━━━ Records for this task ━━━

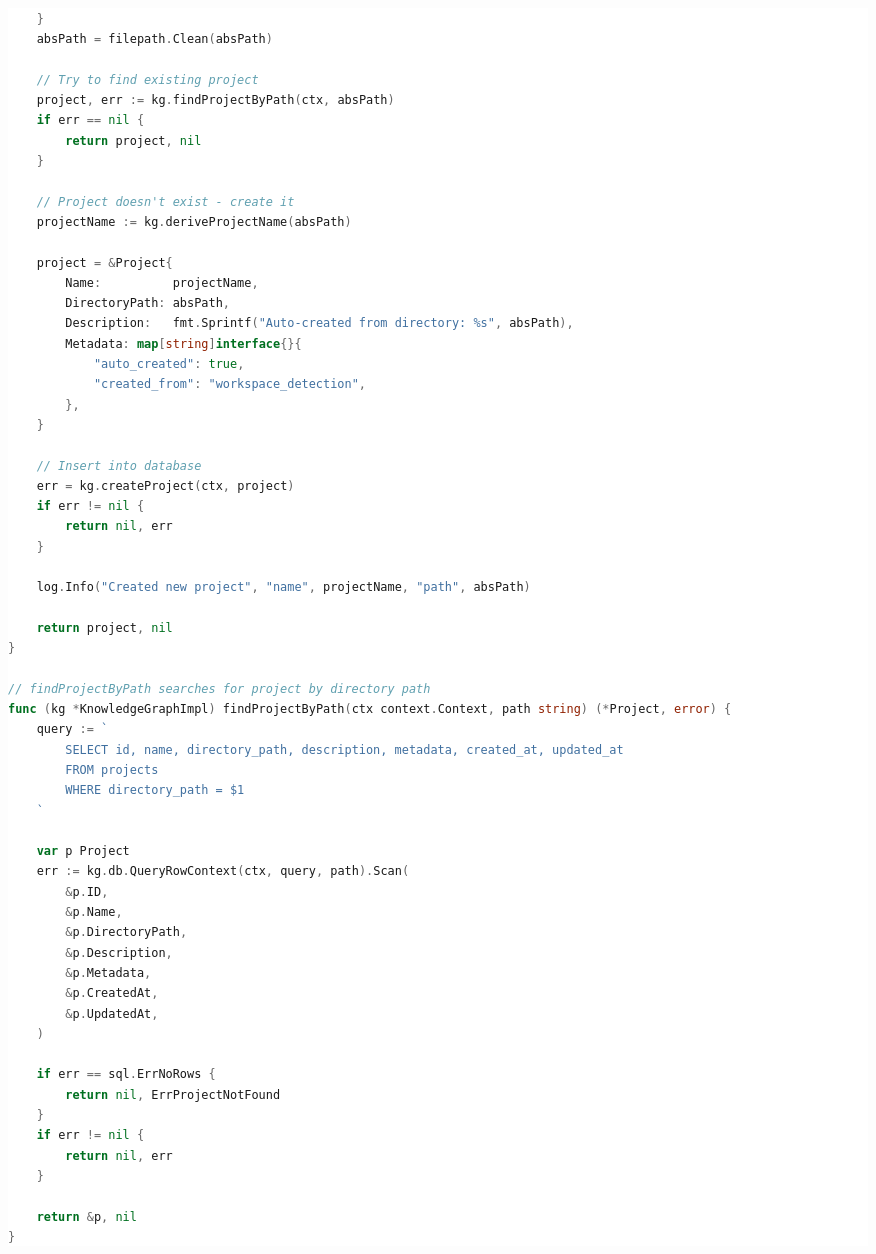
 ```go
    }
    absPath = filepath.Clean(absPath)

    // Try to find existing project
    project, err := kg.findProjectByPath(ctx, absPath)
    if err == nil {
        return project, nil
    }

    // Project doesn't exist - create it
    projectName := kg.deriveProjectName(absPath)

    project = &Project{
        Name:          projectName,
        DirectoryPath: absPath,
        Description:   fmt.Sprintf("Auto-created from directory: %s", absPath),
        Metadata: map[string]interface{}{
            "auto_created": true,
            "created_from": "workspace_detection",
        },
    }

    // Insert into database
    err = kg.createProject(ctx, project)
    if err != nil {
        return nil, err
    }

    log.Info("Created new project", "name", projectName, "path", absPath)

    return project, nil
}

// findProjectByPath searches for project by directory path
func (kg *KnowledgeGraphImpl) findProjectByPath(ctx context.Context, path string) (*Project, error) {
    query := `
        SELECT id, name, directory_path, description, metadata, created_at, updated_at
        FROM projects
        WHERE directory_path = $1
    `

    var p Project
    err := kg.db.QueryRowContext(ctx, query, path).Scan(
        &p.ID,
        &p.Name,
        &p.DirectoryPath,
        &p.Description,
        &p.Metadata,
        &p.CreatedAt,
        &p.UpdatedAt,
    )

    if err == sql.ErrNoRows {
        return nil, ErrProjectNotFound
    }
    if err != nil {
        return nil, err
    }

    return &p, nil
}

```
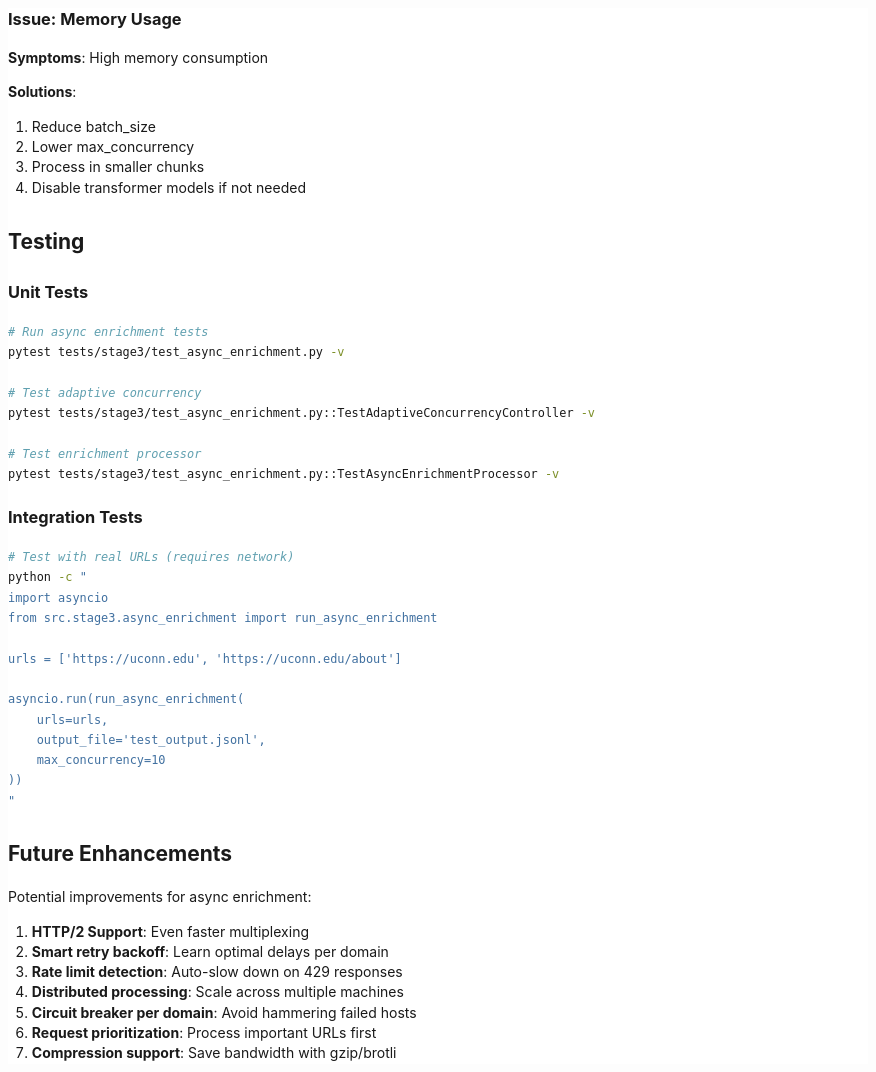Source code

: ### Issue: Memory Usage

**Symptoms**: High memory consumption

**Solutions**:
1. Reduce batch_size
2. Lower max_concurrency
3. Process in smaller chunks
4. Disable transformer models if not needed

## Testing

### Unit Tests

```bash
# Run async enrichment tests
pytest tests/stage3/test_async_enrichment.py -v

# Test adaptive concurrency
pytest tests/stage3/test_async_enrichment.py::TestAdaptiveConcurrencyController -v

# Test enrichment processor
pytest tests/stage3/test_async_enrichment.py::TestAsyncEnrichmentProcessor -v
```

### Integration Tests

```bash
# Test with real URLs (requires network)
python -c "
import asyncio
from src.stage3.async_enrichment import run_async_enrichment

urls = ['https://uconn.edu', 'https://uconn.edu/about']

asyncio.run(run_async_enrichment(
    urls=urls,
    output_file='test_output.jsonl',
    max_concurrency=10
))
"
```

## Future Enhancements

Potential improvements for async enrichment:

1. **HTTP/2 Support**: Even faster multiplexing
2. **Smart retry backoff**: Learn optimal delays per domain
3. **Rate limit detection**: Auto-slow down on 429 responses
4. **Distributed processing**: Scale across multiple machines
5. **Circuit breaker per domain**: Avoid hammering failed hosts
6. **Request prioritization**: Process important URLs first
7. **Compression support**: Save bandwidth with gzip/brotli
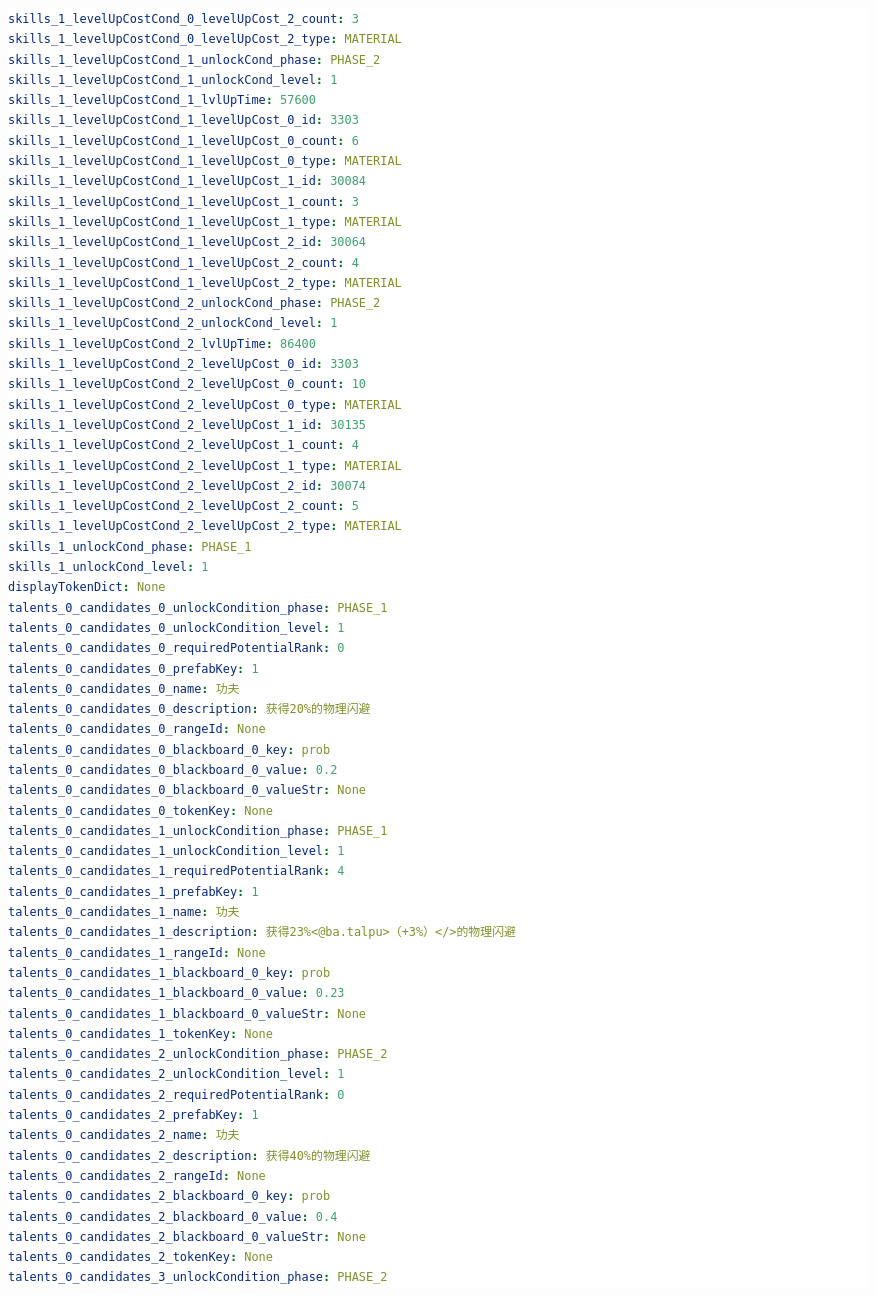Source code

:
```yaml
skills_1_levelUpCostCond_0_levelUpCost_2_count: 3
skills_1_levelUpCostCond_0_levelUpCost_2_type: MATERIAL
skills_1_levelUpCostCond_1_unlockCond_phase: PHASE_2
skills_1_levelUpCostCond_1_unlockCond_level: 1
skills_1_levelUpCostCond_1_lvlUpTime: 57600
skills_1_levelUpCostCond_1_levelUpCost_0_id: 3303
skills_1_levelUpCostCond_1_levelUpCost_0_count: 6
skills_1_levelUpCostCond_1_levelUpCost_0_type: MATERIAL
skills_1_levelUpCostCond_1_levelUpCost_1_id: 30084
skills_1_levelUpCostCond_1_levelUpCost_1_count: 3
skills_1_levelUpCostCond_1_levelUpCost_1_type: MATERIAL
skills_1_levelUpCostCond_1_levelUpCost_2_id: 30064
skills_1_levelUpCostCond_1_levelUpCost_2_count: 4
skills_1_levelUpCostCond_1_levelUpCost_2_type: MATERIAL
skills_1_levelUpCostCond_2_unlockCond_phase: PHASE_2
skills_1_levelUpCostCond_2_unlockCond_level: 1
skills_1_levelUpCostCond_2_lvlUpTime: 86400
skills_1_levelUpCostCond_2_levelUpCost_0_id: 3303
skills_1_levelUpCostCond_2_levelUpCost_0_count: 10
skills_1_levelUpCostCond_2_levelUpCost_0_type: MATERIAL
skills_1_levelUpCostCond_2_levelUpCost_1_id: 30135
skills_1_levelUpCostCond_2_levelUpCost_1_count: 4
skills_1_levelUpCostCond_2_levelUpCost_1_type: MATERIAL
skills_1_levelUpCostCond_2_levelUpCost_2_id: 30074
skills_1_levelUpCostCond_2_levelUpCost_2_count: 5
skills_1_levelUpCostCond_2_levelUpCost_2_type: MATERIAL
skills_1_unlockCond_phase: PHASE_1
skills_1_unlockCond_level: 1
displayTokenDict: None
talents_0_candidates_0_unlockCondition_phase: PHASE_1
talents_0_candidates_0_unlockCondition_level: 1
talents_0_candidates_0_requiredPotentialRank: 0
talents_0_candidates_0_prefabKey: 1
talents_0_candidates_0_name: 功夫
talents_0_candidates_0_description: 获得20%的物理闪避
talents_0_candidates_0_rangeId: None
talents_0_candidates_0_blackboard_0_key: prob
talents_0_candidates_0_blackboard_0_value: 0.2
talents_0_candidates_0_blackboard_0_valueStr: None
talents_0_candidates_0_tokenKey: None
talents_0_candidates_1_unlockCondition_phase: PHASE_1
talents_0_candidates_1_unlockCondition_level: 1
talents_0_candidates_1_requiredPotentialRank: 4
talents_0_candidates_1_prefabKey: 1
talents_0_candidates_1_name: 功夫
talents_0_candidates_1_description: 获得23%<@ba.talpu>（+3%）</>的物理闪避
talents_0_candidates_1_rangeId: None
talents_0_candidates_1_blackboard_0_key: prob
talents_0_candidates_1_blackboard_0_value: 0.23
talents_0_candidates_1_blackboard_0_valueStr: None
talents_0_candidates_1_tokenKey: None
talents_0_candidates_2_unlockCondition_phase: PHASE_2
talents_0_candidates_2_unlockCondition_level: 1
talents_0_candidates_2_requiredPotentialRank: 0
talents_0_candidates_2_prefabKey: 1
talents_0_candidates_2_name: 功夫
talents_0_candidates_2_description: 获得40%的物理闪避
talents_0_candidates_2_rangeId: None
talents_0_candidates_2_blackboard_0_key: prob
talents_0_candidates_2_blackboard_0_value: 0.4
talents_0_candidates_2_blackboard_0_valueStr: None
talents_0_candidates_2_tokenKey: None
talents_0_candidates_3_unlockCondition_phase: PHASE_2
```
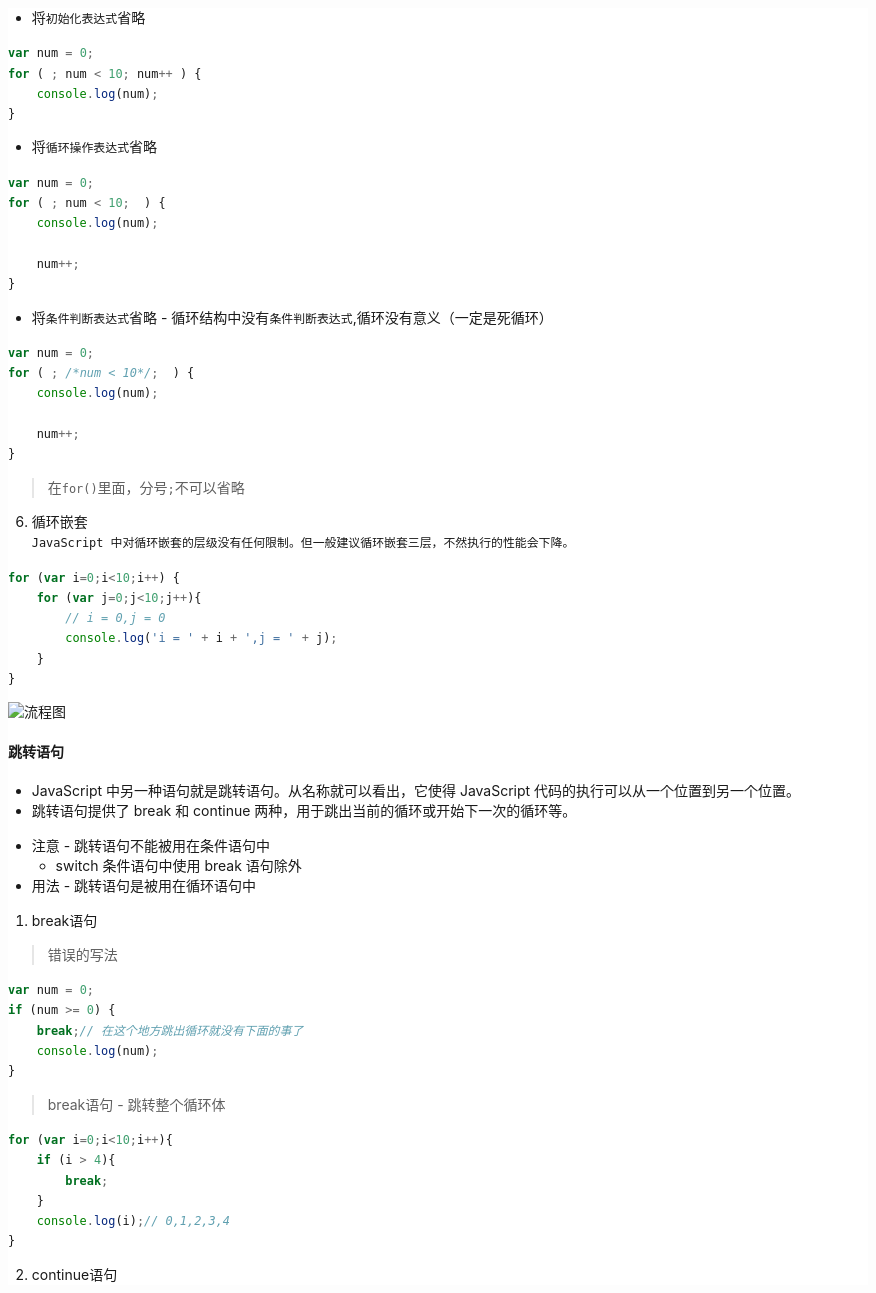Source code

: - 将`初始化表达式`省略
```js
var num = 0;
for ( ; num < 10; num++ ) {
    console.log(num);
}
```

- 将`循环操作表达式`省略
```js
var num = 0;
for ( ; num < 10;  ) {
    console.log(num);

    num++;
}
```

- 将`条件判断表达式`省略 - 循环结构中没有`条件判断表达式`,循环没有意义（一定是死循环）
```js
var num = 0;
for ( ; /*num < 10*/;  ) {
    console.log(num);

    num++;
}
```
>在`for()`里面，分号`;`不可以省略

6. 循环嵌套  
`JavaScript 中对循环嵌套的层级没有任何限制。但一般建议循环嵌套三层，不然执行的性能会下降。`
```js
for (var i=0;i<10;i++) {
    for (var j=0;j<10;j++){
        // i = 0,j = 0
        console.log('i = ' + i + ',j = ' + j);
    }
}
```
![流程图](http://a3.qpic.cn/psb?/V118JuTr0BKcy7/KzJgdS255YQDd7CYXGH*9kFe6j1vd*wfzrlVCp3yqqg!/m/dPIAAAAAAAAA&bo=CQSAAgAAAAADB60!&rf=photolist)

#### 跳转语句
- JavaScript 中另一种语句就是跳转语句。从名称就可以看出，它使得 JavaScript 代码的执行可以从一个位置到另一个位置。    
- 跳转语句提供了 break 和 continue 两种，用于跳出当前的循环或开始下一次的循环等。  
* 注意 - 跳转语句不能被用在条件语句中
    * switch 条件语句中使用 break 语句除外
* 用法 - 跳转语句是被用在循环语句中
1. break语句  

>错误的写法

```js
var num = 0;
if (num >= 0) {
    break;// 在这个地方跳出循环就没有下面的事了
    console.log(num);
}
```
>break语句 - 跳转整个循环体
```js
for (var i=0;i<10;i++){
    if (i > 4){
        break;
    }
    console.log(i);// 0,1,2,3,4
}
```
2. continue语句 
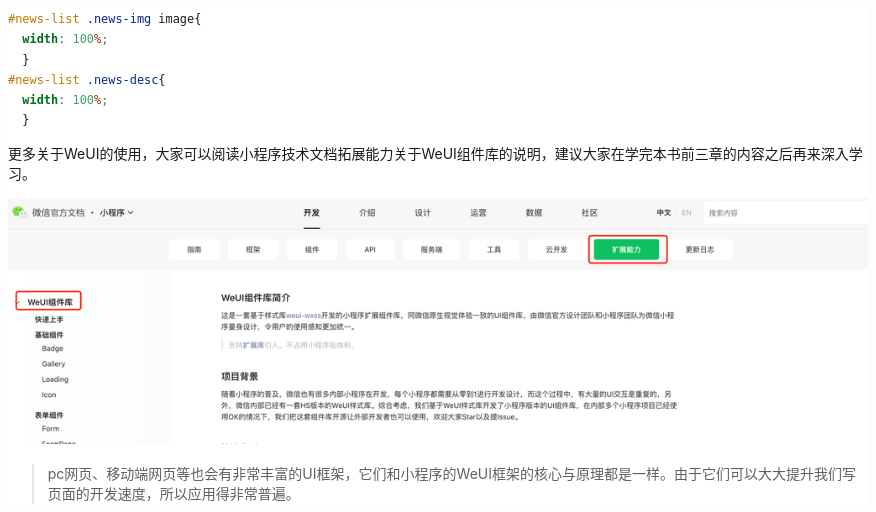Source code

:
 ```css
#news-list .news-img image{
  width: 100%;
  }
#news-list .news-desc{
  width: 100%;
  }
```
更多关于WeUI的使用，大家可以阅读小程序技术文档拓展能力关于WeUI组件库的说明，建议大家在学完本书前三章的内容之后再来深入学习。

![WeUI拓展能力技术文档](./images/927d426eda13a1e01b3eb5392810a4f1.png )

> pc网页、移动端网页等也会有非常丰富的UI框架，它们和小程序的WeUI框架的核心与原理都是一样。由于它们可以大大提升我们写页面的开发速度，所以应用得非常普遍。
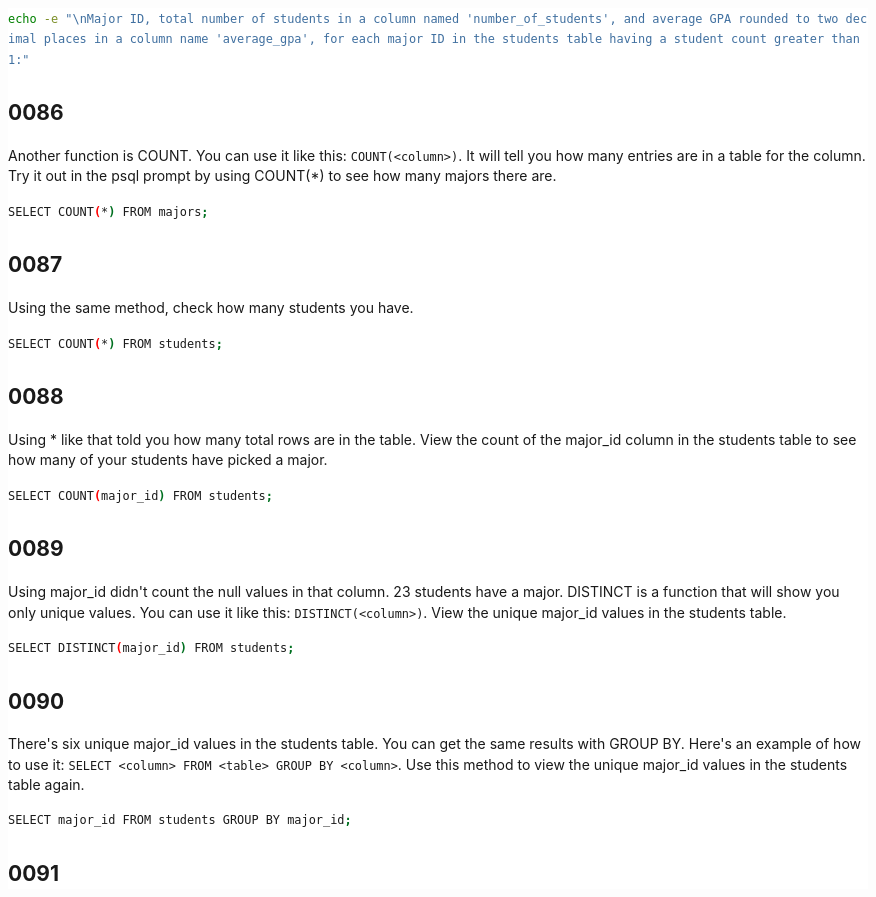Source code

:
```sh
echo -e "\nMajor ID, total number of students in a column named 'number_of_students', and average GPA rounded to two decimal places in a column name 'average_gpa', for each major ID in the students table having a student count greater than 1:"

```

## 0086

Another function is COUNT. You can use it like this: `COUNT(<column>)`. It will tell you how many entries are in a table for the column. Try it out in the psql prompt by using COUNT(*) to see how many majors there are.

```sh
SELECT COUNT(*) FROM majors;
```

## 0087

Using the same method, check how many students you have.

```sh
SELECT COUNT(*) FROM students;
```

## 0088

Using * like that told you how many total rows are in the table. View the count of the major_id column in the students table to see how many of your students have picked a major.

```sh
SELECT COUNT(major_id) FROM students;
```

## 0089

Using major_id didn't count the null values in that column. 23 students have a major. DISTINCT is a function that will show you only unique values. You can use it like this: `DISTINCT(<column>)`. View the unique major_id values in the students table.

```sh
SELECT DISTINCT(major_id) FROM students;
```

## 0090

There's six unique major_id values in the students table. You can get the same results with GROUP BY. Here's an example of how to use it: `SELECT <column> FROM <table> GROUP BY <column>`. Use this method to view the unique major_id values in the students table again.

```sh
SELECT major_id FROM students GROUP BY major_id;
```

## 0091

━━━

■ **Exercise goal**: Tell how many lines above contain the word "asyncio". Nothing but the number is needed.

■ **Response area**: 2